Heller is just as observant here. Just when you think A Beautiful Day is veering toward sentimentality, she and her actors steer it toward more muscular, and usually more unnerving, emotions. Rhys gives a finely textured performance, capturing the essential decency of a guy who’s often kind of a jerk. Lloyd refuses to yield to his father, who hopes for reconciliation, and you understand exactly why. You also see how clinging to his anger has only worn Lloyd out; surrendering to feelings is a relief.

But it’s not always easy—something Mr. Rogers knew and Hanks channels, in this delicately calibrated performance. At one point Rogers tries to communicate with a distraught Lloyd through his alter-ego, a raggedy puppet known as Daniel Tiger. Lloyd, fuming, practically swats the puppet away; he also asks why Rogers doesn’t get a new Daniel, as this one has had much of its fur loved off. Rogers shifts the conversation and somehow gets Lloyd to admit that he, too, had a childhood friend, a stuffed creature named Old Rabbit, to whom he could confide all his secrets.

That looks terrible on paper, but in the hands of these actors, you buy it. And when Rogers makes a seemingly offhand remark to Lloyd—“Everything mentionable is manageable”—it’s as if an incredibly complicated lock has been sprung with an astonishingly simple key. This is a movie that’s both entertainment and spiritual toolkit—take from it what you need.

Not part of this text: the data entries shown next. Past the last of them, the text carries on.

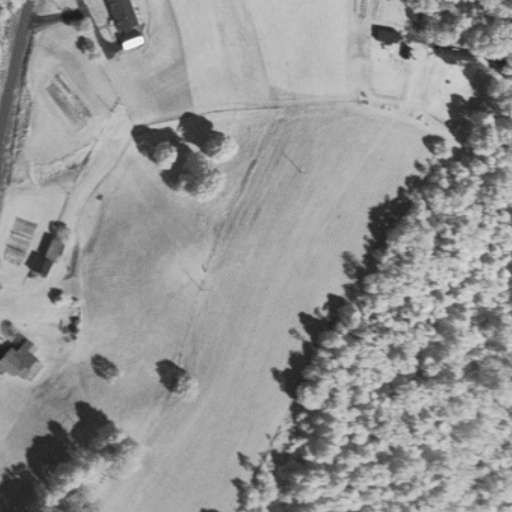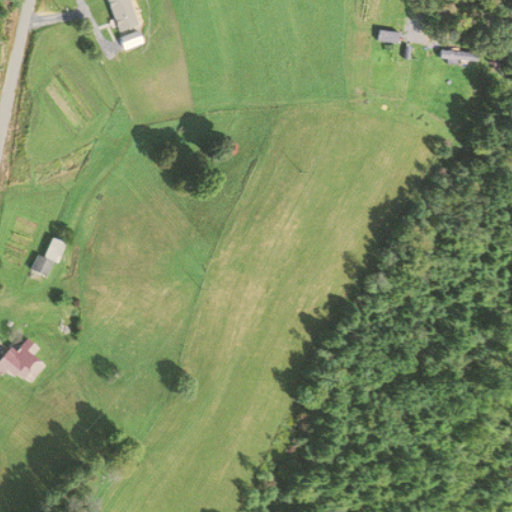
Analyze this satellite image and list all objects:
road: (12, 56)
building: (455, 59)
building: (44, 257)
building: (20, 361)
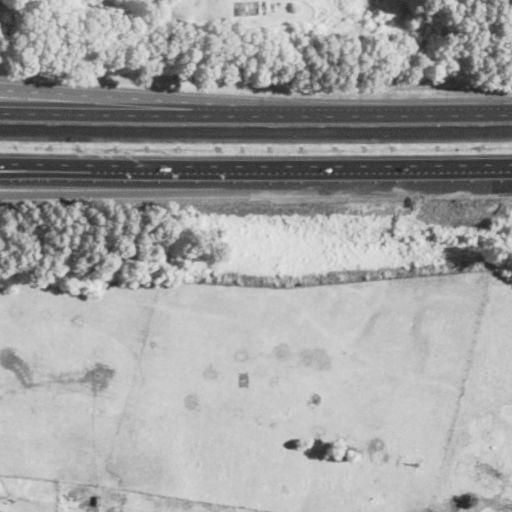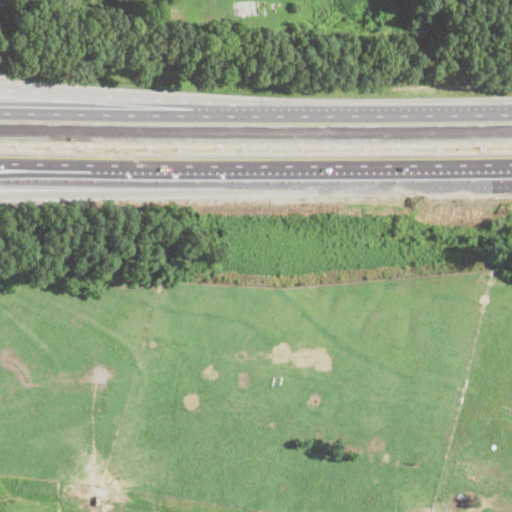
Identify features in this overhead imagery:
road: (11, 3)
park: (281, 18)
road: (355, 28)
road: (187, 104)
road: (443, 117)
road: (187, 118)
road: (61, 175)
road: (317, 180)
road: (61, 183)
crop: (258, 373)
building: (82, 494)
building: (115, 498)
building: (116, 498)
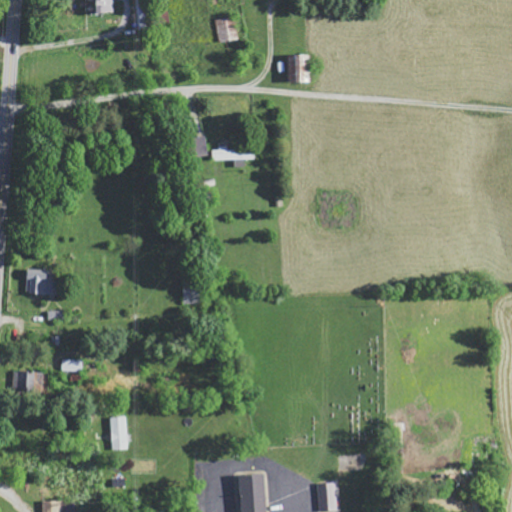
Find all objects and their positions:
building: (102, 6)
road: (151, 38)
building: (300, 69)
road: (8, 118)
building: (233, 154)
building: (43, 281)
building: (193, 291)
building: (73, 365)
building: (29, 381)
road: (74, 395)
building: (120, 432)
building: (256, 493)
building: (325, 496)
building: (54, 505)
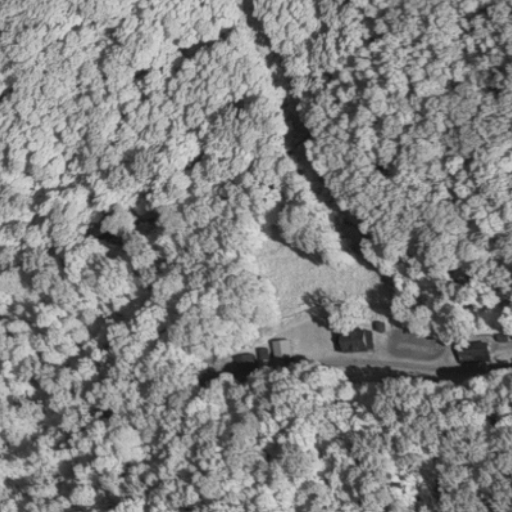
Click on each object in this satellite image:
road: (253, 353)
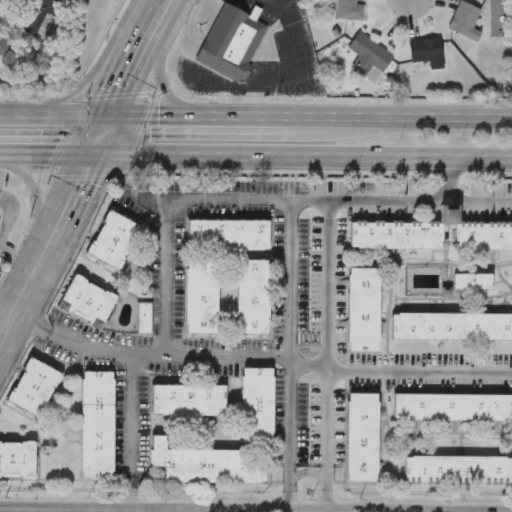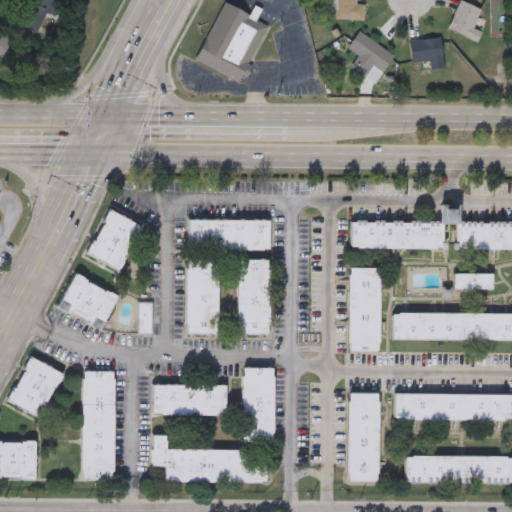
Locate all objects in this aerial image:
road: (270, 1)
building: (348, 9)
building: (351, 10)
building: (35, 14)
building: (37, 16)
building: (464, 19)
building: (468, 21)
building: (230, 40)
building: (233, 42)
building: (0, 49)
building: (426, 51)
building: (429, 54)
building: (368, 56)
building: (371, 58)
road: (304, 75)
road: (91, 78)
road: (124, 79)
road: (158, 80)
road: (48, 114)
road: (103, 115)
traffic signals: (109, 115)
road: (247, 116)
road: (448, 118)
road: (44, 158)
traffic signals: (88, 159)
road: (299, 161)
road: (447, 181)
road: (36, 193)
road: (143, 198)
road: (265, 199)
road: (68, 201)
road: (13, 220)
building: (430, 232)
building: (226, 234)
building: (432, 234)
building: (230, 236)
building: (111, 239)
building: (115, 240)
building: (471, 281)
building: (475, 283)
road: (23, 287)
building: (200, 294)
building: (251, 296)
building: (204, 297)
building: (255, 298)
building: (85, 301)
building: (89, 303)
building: (362, 309)
building: (366, 311)
building: (143, 317)
building: (146, 319)
building: (451, 326)
building: (453, 327)
road: (291, 355)
road: (257, 357)
road: (328, 357)
building: (32, 386)
building: (36, 388)
building: (187, 399)
building: (191, 401)
building: (256, 404)
building: (260, 406)
building: (452, 407)
building: (454, 408)
building: (96, 424)
building: (100, 426)
road: (134, 433)
building: (361, 437)
building: (365, 439)
building: (17, 459)
building: (18, 461)
building: (202, 464)
building: (206, 466)
building: (457, 470)
building: (460, 471)
road: (9, 508)
road: (9, 510)
road: (76, 511)
road: (322, 511)
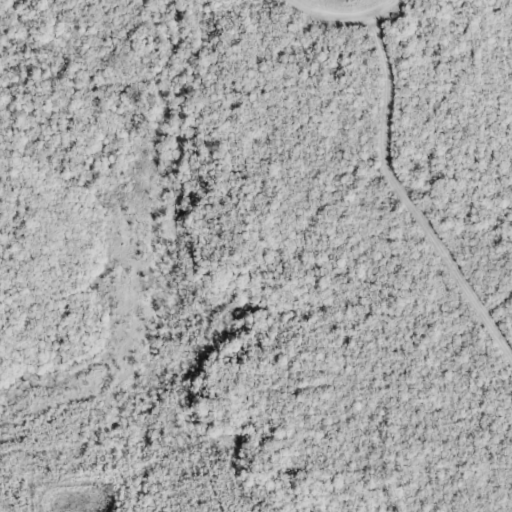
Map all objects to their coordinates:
road: (341, 17)
road: (403, 201)
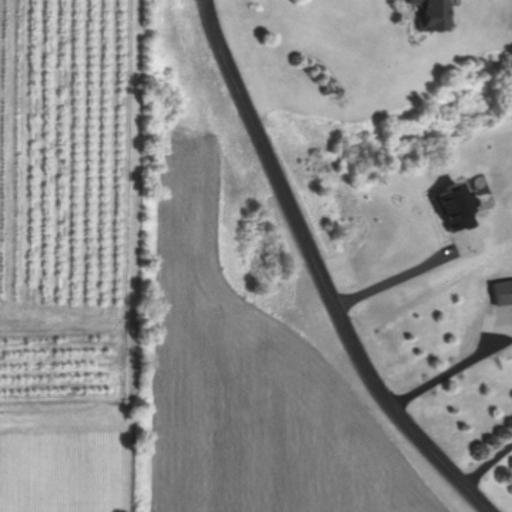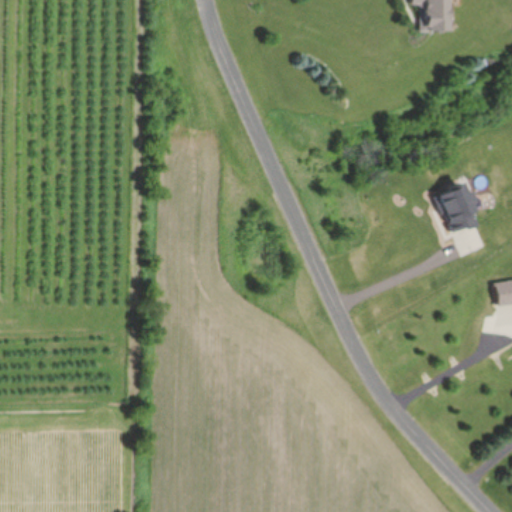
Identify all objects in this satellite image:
building: (426, 15)
road: (321, 271)
road: (394, 279)
road: (457, 364)
road: (488, 463)
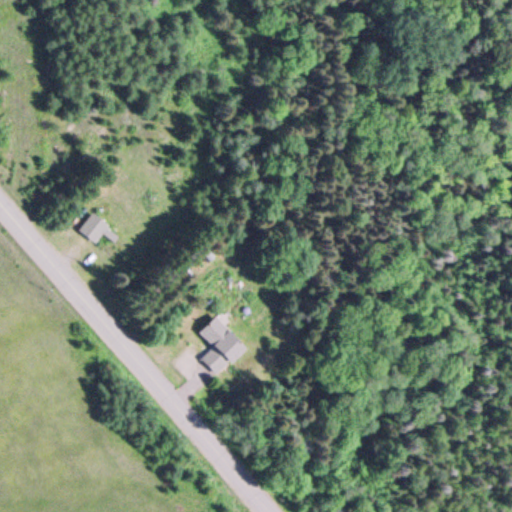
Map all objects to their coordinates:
building: (90, 227)
building: (217, 344)
road: (137, 355)
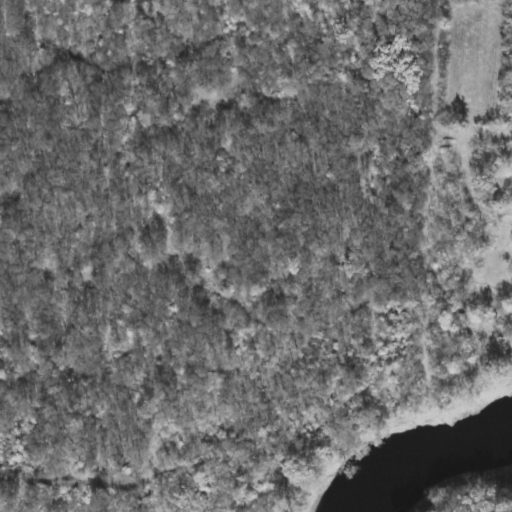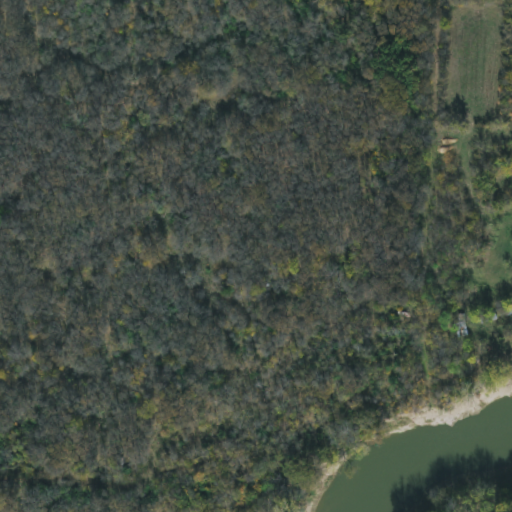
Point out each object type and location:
river: (423, 463)
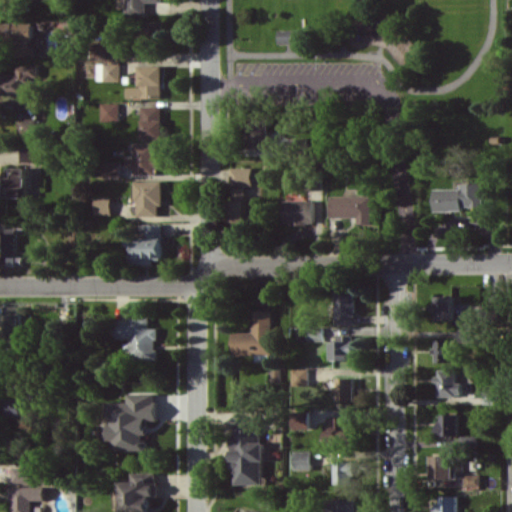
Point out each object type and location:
building: (9, 6)
building: (137, 7)
building: (290, 35)
building: (288, 36)
building: (19, 37)
building: (151, 37)
building: (99, 48)
road: (181, 58)
building: (108, 71)
park: (369, 74)
building: (18, 80)
parking lot: (308, 81)
building: (148, 83)
road: (385, 90)
building: (110, 111)
building: (152, 121)
building: (28, 125)
building: (259, 132)
building: (32, 154)
building: (146, 158)
building: (113, 169)
building: (242, 175)
building: (149, 197)
building: (460, 197)
building: (104, 204)
building: (240, 205)
building: (354, 207)
building: (300, 211)
building: (147, 244)
road: (211, 257)
road: (362, 263)
road: (100, 284)
building: (346, 306)
building: (445, 307)
building: (14, 327)
building: (138, 333)
building: (311, 333)
building: (467, 334)
building: (256, 335)
building: (344, 347)
building: (445, 349)
building: (301, 376)
building: (450, 382)
road: (398, 387)
road: (510, 387)
building: (346, 388)
building: (14, 404)
building: (301, 419)
building: (133, 420)
building: (448, 424)
building: (340, 428)
building: (249, 455)
building: (304, 459)
building: (445, 466)
building: (345, 471)
building: (29, 474)
building: (473, 480)
building: (139, 492)
building: (27, 497)
building: (448, 504)
building: (346, 505)
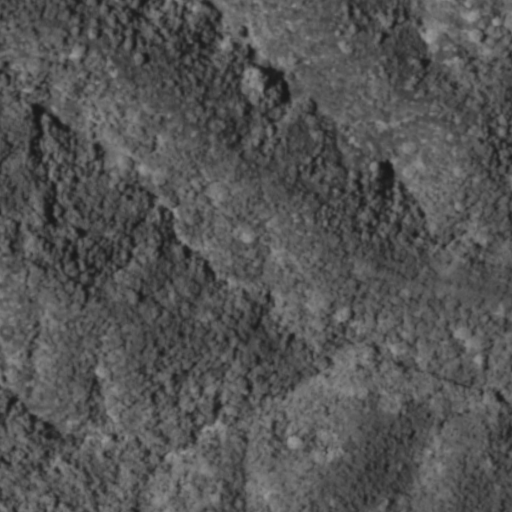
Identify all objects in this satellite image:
road: (57, 222)
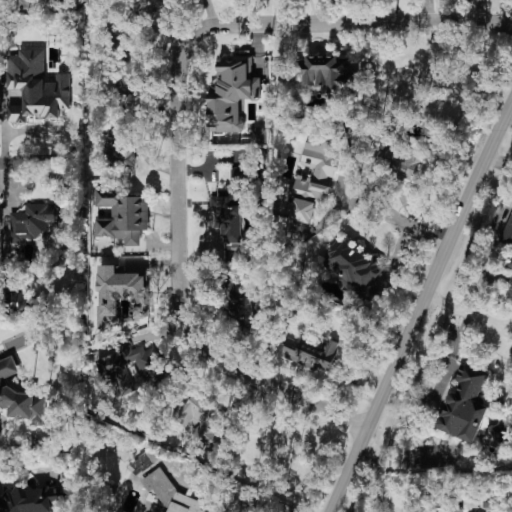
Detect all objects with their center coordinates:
road: (32, 3)
building: (328, 70)
building: (129, 72)
building: (35, 86)
building: (35, 87)
building: (232, 93)
road: (175, 120)
building: (258, 134)
building: (120, 144)
road: (35, 158)
building: (311, 179)
building: (312, 179)
building: (229, 208)
building: (122, 215)
building: (36, 220)
building: (36, 220)
road: (408, 227)
building: (508, 238)
building: (352, 265)
building: (119, 292)
building: (120, 293)
building: (238, 300)
building: (17, 301)
building: (17, 302)
road: (418, 307)
road: (468, 314)
building: (310, 352)
building: (20, 396)
building: (465, 405)
building: (465, 405)
building: (198, 414)
building: (142, 462)
building: (169, 493)
building: (170, 493)
road: (234, 493)
building: (33, 499)
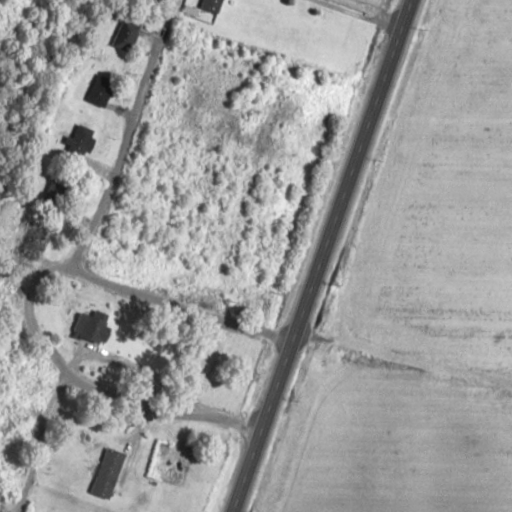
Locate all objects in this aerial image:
building: (213, 4)
road: (159, 31)
building: (128, 35)
building: (103, 90)
building: (82, 141)
building: (58, 193)
building: (35, 243)
road: (321, 256)
road: (151, 298)
building: (88, 329)
road: (155, 408)
building: (22, 425)
building: (110, 472)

Some of what happens in A Beautiful Day is tinged with fantasy and some events are viscerally real. Does Mr. Rogers really show up at Lloyd’s father’s house with both a pie and just the right comforting words? Or is that just a thing Mr. Rogers, in our dream of him, would do? Does it matter? At one point, Lloyd and Rogers ride a New York City subway train and their fellow passengers—a mix of black, Latino and white kids, some grown-ups, a few cops—recognize Mr. Rogers and, almost subconsciously at first but with escalating gusto, serenade him with the theme song to his show. The sequence has a dreamy feel; it couldn’t possibly have happened. But Junod, the character for whom Lloyd is a stand-in, saw it himself; it’s there in his Esquire piece. We humans are a sorry lot, prone to all kinds of self-deception, which often only leads us to lie to others. But we still know how to sing, even in a place that some days seems god-awful, the New York City subway. There’s hope for us yet, and it lies in making the most of this beautiful day.